Política

Europa y América: ¿Dos modelos o dos expresiones de un mismo modelo?

Las diferencias entre el individualismo norteamericano y las actitudes prevalecientes en Europa brillantemente observadas por Alexis de Tocqueville, parecen mantenerse en nuestros días.


Existe en los norteamericanos blancos un especial orgullo étnico. Esa curiosa
emoción suele ser poderosa entre los que descienden de los irlandeses o los
italianos, inmigrantes del siglo XIX, y entre los anglo-holandeses que, junto a
los alemanes, echaron las bases de las trece colonias originales en los siglos
XVII y XVIII.

Al contrario de lo que sucede en América Latina donde se
percibe una permanente ambigüedad sobre la propia identidad―, la mayor parte de
los norteamericanos blancos no tiene duda alguna sobre su nítida filiación
europea. Si no fuera “políticamente incorrecto”, esos estadounidenses podrían
denominarse “euroamericanos”, de la misma manera que la minoría negra ha dado en
llamarse “afroamericana”.

No obstante esa orgullosa identificación, los
norteamericanos blancos, a lo largo de su historia construyeron un negativo
estereotipo de Europa basado en el rechazo a las decadentes monarquías del Viejo
Mundo, a la ociosa actitud que le atribuían a la clase aristocrática, y a las
caóticas y corruptas naciones latinas católicas colocadas bajo la pecadora
autoridad papal.

En cierta forma, los norteamericanos se percibían como
los progresistas embajadores de una modernidad sin ataduras, moralmente
superiores, mientras veían a sus ancestros como los representantes de un pasado
que habían logrado superar. Al contrario de los latinoamericanos, ellos no
negaban a Europa: ellos eran la Europa que triunfaba porque habían construido
unas relaciones de poder que no estaban basadas en las arbitrariedades de la
clase dirigente, sino en las reglas escritas de una constitución justa concebida
por y para los ciudadanos.

══════════════════════════════

- **PROBLEMA A**
Según el texto sobre Europa y América, ¿con qué nombre podrían designarse los norteamericanos blancos si no fuera "políticamente incorrecto"?
- **PROBLEMA B**
Prosiga el texto sobre Europa y América a partir de su última oración.

- **DATOS PROPORCIONADOS**
══════════════════════════════

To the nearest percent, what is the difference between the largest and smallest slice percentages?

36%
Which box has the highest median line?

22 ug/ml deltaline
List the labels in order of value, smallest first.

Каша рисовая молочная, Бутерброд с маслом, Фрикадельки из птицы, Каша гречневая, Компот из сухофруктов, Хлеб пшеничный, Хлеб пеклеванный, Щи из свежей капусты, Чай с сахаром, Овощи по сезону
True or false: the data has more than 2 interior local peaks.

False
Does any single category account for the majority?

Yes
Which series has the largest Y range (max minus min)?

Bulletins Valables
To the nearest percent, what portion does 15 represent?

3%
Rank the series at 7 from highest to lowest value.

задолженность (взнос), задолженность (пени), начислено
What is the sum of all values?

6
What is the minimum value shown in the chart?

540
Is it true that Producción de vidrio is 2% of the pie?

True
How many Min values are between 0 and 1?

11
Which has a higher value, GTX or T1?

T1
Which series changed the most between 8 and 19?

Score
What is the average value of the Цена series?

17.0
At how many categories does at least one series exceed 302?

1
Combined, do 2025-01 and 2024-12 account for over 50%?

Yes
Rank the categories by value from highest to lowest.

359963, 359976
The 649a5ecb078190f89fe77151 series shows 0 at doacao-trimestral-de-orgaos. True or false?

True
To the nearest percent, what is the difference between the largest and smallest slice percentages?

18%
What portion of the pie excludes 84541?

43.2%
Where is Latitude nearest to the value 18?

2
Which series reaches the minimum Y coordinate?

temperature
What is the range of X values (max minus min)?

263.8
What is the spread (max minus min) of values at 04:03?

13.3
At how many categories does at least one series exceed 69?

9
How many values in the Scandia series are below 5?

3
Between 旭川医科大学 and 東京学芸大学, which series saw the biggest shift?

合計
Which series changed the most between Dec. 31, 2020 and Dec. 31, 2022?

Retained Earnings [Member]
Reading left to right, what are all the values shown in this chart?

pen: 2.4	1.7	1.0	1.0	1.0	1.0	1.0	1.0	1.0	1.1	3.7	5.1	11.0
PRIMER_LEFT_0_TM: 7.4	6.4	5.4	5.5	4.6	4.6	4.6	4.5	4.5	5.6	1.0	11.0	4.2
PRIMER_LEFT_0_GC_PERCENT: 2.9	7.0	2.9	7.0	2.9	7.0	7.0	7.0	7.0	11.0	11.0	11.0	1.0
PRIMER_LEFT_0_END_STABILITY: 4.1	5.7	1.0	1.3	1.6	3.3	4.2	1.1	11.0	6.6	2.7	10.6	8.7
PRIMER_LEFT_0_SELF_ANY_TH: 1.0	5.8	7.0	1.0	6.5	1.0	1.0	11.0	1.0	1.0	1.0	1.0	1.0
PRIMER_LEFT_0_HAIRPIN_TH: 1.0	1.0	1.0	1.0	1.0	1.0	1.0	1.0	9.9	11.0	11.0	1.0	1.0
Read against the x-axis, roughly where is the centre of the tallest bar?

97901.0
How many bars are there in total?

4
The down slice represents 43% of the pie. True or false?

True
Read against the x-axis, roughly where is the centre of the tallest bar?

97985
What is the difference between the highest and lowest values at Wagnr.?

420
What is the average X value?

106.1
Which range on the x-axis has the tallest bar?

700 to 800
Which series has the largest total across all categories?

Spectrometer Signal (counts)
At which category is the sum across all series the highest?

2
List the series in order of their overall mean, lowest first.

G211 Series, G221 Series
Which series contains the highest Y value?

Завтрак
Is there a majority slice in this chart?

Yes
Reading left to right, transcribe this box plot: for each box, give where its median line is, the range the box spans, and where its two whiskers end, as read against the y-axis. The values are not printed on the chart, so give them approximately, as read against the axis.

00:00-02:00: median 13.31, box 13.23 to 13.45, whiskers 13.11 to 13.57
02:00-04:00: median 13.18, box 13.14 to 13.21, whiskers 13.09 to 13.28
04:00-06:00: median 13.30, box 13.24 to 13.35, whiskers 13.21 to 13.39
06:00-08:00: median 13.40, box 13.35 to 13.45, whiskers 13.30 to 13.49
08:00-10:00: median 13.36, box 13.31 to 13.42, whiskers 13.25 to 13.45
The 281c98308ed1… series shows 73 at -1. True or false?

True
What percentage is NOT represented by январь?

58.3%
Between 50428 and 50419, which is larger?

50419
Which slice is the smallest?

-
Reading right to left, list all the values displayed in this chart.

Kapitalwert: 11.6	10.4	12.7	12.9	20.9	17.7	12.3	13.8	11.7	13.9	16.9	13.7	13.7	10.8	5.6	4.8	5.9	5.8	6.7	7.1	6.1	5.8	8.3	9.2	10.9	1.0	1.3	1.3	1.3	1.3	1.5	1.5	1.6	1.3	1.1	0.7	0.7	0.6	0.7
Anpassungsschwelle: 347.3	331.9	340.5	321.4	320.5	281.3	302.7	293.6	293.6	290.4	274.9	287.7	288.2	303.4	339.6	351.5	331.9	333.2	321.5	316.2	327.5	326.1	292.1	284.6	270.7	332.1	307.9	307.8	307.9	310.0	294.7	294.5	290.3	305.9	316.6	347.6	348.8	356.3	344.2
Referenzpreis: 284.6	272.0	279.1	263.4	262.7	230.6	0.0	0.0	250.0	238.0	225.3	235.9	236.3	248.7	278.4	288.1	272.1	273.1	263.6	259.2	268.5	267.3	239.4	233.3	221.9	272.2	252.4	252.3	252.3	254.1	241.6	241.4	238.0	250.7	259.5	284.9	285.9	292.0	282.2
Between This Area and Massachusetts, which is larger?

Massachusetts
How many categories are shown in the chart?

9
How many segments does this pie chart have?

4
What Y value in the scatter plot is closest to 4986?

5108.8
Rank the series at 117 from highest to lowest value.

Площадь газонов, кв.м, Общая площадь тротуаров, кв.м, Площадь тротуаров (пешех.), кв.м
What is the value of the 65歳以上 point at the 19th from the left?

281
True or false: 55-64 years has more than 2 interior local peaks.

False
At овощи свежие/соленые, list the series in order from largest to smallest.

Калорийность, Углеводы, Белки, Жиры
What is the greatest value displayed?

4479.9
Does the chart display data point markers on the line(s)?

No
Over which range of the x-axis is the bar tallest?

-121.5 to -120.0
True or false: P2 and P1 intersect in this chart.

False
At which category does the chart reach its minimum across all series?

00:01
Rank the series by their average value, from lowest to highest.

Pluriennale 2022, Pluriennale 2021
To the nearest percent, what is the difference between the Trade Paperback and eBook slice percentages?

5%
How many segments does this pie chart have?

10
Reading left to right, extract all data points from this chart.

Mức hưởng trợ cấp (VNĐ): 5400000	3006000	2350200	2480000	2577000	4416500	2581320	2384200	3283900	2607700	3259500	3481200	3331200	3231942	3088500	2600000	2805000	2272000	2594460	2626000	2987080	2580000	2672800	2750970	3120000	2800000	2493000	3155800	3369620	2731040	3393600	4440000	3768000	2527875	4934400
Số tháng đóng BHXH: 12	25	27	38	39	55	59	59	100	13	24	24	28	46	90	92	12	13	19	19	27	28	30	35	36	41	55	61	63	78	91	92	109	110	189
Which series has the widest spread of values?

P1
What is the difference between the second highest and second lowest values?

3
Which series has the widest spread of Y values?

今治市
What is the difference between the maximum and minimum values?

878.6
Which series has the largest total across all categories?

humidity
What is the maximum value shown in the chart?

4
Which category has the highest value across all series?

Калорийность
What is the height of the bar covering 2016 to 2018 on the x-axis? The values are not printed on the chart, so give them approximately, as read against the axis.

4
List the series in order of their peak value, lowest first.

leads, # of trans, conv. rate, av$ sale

══════════════════════════════

- **RESPUESTA A**
Podrían denominarse "euroamericanos".

- **RESPUESTA B**
En consecuencia, los “padres fundadores” ―la
generación de Washington, Jefferson, Madison y Hamilton―, muy influidos por las
ideas de Locke, construyeron, una república cuyo principal objetivo era
preservar los derechos de los individuos frente a los atropellos del Estado. Y,
aunque en los papeles fundacionales se proclamaba que todos las personas eran
iguales y, por lo tanto, tenían los mismos derechos ―por lo menos las
clasificadas como blancas―, el propósito no era propiciar una igualitaria
distribución de la riqueza, sino crear las condiciones para que cada individuo
pudiera dedicarse a la búsqueda de la felicidad personal de acuerdo con sus
particulares valores e intereses.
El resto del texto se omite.